Il primo motivo deve ritenersi infondato ma la motivazione della sentenza impugnata deve essere corretta ex art. 384 c.p.c., u.c..
La L.Fall., art. 15, u.c., stabilisce espressamente che il limite quantitativo di fallibilità riferito ai debiti scaduti e non pagati deve risultare dagli atti dell’istruttoria prefallimentare (Cass. 14727 del 2016) costituendo, una condizione oggettiva di fallibilità. Il positivo superamento dell’ammontare predeterminato dalla norma, quando sia contestato in sede di reclamo, deve, sulla base degli ordinari criteri d’imputazione dell’onus probandi, essere allegato e provato dal fallimento o dai creditori.
Nella specie la Corte d’Appello, tuttavia, ha svolto un insindacabile accertamento di fatto, fondato sull’esame degli atti acquisiti in sede prefallimentare ed ha accertato l’insussistenza del requisito.
La mera deduzione in ricorso dell’esistenza di molte domande d’insinuazione al passivo è del tutto irrilevante in quanto si tratta di accertamenti successivi alla fase prefallimentare (Cass. 14727 del 2016).

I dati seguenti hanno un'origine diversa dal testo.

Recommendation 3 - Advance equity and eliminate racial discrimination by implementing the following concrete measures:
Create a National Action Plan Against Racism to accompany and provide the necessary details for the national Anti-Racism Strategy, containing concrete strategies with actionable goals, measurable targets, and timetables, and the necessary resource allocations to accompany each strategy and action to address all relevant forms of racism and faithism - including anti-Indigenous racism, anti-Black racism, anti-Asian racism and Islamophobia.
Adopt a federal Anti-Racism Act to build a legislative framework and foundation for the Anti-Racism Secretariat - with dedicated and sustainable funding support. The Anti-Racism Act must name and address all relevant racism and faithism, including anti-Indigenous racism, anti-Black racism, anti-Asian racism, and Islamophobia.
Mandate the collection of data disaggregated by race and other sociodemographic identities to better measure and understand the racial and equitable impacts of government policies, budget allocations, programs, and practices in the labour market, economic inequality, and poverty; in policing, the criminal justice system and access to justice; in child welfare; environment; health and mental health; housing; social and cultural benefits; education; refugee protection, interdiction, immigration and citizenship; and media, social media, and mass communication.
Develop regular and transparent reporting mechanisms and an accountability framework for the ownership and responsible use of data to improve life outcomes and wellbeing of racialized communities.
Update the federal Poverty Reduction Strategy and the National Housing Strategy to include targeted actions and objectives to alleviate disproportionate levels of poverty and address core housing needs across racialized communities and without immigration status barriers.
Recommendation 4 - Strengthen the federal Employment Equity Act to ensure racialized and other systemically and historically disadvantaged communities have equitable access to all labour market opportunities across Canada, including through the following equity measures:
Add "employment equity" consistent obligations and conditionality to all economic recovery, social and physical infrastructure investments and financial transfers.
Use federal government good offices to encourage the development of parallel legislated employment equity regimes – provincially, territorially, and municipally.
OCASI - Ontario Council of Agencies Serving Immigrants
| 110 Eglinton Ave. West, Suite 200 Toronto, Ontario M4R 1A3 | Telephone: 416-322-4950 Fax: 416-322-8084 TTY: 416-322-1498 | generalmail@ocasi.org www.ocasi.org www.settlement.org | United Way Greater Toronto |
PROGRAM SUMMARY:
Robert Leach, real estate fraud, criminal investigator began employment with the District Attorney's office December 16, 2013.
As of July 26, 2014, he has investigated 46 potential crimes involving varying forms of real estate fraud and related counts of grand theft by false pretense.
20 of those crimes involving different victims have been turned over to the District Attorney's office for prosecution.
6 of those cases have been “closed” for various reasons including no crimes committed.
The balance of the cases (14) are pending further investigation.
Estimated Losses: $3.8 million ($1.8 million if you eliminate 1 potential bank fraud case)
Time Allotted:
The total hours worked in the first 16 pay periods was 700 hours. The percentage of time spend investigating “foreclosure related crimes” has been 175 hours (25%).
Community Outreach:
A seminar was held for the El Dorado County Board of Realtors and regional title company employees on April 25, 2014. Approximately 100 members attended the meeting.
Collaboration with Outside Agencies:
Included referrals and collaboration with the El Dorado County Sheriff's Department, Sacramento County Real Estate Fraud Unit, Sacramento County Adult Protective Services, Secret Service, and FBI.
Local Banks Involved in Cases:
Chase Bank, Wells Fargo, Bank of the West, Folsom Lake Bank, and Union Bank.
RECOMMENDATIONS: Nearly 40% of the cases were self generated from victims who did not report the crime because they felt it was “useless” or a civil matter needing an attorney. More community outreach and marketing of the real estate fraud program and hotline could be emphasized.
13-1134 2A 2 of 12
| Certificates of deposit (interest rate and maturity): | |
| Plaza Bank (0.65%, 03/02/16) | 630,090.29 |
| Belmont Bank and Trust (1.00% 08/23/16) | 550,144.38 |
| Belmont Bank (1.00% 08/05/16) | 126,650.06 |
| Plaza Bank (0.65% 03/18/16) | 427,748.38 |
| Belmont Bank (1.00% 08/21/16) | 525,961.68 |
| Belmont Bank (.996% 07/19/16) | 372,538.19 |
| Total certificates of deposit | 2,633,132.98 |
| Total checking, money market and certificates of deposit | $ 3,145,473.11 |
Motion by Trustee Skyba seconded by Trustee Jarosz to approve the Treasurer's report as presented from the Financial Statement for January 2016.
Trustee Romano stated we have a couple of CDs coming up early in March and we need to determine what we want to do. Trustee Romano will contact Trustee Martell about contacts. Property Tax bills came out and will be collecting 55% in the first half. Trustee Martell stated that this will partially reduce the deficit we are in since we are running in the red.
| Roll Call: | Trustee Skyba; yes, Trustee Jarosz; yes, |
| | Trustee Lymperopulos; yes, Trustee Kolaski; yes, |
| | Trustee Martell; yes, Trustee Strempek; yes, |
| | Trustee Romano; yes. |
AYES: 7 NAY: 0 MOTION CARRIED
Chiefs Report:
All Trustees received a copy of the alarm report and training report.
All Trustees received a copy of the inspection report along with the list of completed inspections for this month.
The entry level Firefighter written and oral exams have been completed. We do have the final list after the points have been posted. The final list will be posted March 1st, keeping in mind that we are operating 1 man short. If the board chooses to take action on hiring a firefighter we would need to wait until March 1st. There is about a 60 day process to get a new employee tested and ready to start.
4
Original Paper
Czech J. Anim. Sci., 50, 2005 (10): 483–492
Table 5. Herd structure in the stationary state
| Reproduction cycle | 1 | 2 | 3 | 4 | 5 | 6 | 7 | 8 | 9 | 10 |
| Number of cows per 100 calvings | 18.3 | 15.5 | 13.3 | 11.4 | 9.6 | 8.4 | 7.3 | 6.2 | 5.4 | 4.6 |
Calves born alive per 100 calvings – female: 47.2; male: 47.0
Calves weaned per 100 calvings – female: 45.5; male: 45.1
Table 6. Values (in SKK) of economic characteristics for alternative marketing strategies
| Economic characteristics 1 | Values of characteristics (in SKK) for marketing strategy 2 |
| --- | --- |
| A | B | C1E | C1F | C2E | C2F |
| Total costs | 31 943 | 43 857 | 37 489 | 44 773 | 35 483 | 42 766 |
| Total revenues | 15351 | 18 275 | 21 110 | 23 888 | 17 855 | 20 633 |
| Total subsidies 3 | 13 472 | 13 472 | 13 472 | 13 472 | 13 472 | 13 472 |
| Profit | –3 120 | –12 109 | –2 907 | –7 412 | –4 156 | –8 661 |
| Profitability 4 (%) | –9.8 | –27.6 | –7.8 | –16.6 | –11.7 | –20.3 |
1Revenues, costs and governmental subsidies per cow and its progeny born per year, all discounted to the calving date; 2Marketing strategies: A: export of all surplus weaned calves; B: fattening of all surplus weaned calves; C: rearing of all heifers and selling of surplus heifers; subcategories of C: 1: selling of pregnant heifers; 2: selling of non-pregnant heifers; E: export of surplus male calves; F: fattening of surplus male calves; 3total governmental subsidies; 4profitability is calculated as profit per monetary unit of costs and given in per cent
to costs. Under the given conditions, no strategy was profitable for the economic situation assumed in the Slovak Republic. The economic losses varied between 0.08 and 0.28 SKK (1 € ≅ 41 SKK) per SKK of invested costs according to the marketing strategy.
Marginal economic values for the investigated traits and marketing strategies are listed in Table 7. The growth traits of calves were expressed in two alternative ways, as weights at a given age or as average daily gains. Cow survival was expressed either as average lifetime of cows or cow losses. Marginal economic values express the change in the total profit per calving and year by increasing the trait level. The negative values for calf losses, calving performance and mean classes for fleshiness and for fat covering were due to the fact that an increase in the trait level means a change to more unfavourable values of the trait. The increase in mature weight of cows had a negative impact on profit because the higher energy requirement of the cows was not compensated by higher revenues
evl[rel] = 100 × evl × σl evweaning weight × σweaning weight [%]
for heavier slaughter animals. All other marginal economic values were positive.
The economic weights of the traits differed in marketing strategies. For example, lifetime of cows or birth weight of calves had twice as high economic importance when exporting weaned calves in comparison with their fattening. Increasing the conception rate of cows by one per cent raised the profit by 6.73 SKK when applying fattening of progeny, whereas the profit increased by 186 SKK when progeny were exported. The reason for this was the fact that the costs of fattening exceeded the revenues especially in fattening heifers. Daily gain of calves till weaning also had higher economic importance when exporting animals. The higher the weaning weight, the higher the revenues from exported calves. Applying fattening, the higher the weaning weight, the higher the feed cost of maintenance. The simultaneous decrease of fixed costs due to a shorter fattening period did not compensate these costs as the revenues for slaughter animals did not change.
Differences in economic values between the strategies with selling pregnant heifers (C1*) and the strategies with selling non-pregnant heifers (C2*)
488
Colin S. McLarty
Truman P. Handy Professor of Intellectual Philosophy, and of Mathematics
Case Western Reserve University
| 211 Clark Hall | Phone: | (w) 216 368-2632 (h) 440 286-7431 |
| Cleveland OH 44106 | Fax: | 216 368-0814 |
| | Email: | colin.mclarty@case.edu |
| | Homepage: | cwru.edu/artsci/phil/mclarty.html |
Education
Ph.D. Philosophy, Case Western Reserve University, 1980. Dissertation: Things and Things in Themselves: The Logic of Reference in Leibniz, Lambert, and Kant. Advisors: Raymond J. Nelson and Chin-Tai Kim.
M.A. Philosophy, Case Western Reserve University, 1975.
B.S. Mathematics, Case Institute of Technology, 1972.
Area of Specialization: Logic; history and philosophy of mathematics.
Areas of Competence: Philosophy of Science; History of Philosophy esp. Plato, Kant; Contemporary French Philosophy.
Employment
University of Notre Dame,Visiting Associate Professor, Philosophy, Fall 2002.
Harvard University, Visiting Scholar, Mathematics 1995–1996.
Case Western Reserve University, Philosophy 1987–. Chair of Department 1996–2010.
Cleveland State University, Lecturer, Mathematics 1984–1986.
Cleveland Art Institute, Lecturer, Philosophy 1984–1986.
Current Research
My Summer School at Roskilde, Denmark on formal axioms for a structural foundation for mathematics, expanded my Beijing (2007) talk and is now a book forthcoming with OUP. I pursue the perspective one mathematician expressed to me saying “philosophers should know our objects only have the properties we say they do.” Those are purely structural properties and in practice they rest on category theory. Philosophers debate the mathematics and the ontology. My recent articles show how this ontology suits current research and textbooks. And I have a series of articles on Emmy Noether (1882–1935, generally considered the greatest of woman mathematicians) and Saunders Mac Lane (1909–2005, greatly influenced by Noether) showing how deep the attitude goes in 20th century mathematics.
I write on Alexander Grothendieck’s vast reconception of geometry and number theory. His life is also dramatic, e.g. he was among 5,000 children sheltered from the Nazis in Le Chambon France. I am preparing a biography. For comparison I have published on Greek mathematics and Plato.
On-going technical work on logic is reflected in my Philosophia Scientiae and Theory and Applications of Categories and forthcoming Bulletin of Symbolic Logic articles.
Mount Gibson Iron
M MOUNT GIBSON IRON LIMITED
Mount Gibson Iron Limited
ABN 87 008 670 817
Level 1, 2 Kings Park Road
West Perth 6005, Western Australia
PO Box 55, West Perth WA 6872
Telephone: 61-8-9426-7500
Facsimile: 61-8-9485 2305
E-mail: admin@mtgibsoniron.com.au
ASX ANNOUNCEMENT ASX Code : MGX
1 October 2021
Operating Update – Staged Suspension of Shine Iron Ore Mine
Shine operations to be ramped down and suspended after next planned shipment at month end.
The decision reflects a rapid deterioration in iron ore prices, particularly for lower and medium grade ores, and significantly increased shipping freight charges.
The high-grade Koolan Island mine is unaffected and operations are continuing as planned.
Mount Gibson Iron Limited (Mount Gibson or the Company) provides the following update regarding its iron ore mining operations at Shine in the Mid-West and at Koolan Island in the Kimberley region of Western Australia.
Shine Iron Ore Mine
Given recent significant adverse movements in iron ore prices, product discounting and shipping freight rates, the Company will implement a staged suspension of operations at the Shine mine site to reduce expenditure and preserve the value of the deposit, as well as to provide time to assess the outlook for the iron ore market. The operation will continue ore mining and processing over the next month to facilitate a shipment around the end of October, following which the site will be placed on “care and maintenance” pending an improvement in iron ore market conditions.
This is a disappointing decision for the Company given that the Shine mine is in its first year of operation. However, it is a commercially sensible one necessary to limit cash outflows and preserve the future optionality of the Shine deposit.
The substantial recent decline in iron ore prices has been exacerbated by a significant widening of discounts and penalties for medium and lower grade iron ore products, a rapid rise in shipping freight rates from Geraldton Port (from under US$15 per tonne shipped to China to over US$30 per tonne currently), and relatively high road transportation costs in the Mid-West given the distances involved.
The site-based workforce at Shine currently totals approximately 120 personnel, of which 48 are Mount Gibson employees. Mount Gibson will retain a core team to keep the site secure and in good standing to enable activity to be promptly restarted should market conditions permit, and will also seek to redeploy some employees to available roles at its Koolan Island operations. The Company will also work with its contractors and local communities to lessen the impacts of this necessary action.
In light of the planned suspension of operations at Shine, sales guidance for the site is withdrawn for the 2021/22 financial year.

Il secondo motivo deve ritenersi inammissibile perchè denuncia, ancorchè sotto l’errata rubrica dell’omessa motivazione,un vizio di omessa pronuncia su un’eccezione d’inammissibilità senza indicare in ricorso il contenuto dell’eccezione e allegarne e provarne la sua tempestiva deduzione.
In conclusione il ricorso deve essere rigettato con applicazione del principio della soccombenza in ordine alle spese processuali del presente giudizio.
PQM
Rigetta il ricorso. Condanna la parte ricorrente al pagamento delle spese processuali in favore della parte resistente da liquidarsi in Euro 6000 per compensi ed Euro 200 per esborsi oltre accessori di legge. Raddoppio contributo.
Così deciso in Roma, nella Camera di Consiglio, il 21 dicembre 2016.